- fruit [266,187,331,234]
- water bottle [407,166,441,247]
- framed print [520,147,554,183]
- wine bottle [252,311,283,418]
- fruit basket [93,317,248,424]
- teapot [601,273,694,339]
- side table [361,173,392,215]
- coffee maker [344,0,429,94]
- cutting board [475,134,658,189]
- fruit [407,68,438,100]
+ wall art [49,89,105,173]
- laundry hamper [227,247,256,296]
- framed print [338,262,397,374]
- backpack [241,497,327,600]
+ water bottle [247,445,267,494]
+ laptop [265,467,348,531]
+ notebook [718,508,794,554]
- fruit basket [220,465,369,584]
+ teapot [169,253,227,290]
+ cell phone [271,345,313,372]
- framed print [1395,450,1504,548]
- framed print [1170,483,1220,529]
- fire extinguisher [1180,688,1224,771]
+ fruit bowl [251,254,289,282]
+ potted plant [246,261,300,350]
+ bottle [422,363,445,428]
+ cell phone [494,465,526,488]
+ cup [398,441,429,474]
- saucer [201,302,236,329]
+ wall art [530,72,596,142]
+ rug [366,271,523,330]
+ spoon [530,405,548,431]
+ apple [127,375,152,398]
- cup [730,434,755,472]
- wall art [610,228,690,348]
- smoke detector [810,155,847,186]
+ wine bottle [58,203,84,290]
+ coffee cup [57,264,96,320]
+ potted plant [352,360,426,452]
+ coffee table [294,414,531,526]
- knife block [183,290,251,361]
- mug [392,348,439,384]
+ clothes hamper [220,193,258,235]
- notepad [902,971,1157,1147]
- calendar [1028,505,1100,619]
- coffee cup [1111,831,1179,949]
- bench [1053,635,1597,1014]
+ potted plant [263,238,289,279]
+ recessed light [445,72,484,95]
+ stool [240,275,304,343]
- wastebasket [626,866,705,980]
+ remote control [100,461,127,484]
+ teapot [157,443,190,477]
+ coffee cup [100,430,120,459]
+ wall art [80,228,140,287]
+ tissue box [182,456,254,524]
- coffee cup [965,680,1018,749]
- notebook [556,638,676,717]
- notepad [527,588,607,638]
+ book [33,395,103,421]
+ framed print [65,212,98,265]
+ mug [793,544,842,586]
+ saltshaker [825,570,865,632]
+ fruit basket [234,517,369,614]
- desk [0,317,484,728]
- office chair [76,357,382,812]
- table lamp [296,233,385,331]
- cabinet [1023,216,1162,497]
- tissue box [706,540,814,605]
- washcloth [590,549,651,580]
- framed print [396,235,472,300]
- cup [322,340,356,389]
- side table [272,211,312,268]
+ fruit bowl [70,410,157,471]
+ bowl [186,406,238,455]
# # #
* [WORK INSTRUCTION]
Repeat the whole listing, keeping every word exact.

* [PROBLEM SOLUTION]
- fruit [266,187,331,234]
- water bottle [407,166,441,247]
- framed print [520,147,554,183]
- wine bottle [252,311,283,418]
- fruit basket [93,317,248,424]
- teapot [601,273,694,339]
- side table [361,173,392,215]
- coffee maker [344,0,429,94]
- cutting board [475,134,658,189]
- fruit [407,68,438,100]
+ wall art [49,89,105,173]
- laundry hamper [227,247,256,296]
- framed print [338,262,397,374]
- backpack [241,497,327,600]
+ water bottle [247,445,267,494]
+ laptop [265,467,348,531]
+ notebook [718,508,794,554]
- fruit basket [220,465,369,584]
+ teapot [169,253,227,290]
+ cell phone [271,345,313,372]
- framed print [1395,450,1504,548]
- framed print [1170,483,1220,529]
- fire extinguisher [1180,688,1224,771]
+ fruit bowl [251,254,289,282]
+ potted plant [246,261,300,350]
+ bottle [422,363,445,428]
+ cell phone [494,465,526,488]
+ cup [398,441,429,474]
- saucer [201,302,236,329]
+ wall art [530,72,596,142]
+ rug [366,271,523,330]
+ spoon [530,405,548,431]
+ apple [127,375,152,398]
- cup [730,434,755,472]
- wall art [610,228,690,348]
- smoke detector [810,155,847,186]
+ wine bottle [58,203,84,290]
+ coffee cup [57,264,96,320]
+ potted plant [352,360,426,452]
+ coffee table [294,414,531,526]
- knife block [183,290,251,361]
- mug [392,348,439,384]
+ clothes hamper [220,193,258,235]
- notepad [902,971,1157,1147]
- calendar [1028,505,1100,619]
- coffee cup [1111,831,1179,949]
- bench [1053,635,1597,1014]
+ potted plant [263,238,289,279]
+ recessed light [445,72,484,95]
+ stool [240,275,304,343]
- wastebasket [626,866,705,980]
+ remote control [100,461,127,484]
+ teapot [157,443,190,477]
+ coffee cup [100,430,120,459]
+ wall art [80,228,140,287]
+ tissue box [182,456,254,524]
- coffee cup [965,680,1018,749]
- notebook [556,638,676,717]
- notepad [527,588,607,638]
+ book [33,395,103,421]
+ framed print [65,212,98,265]
+ mug [793,544,842,586]
+ saltshaker [825,570,865,632]
+ fruit basket [234,517,369,614]
- desk [0,317,484,728]
- office chair [76,357,382,812]
- table lamp [296,233,385,331]
- cabinet [1023,216,1162,497]
- tissue box [706,540,814,605]
- washcloth [590,549,651,580]
- framed print [396,235,472,300]
- cup [322,340,356,389]
- side table [272,211,312,268]
+ fruit bowl [70,410,157,471]
+ bowl [186,406,238,455]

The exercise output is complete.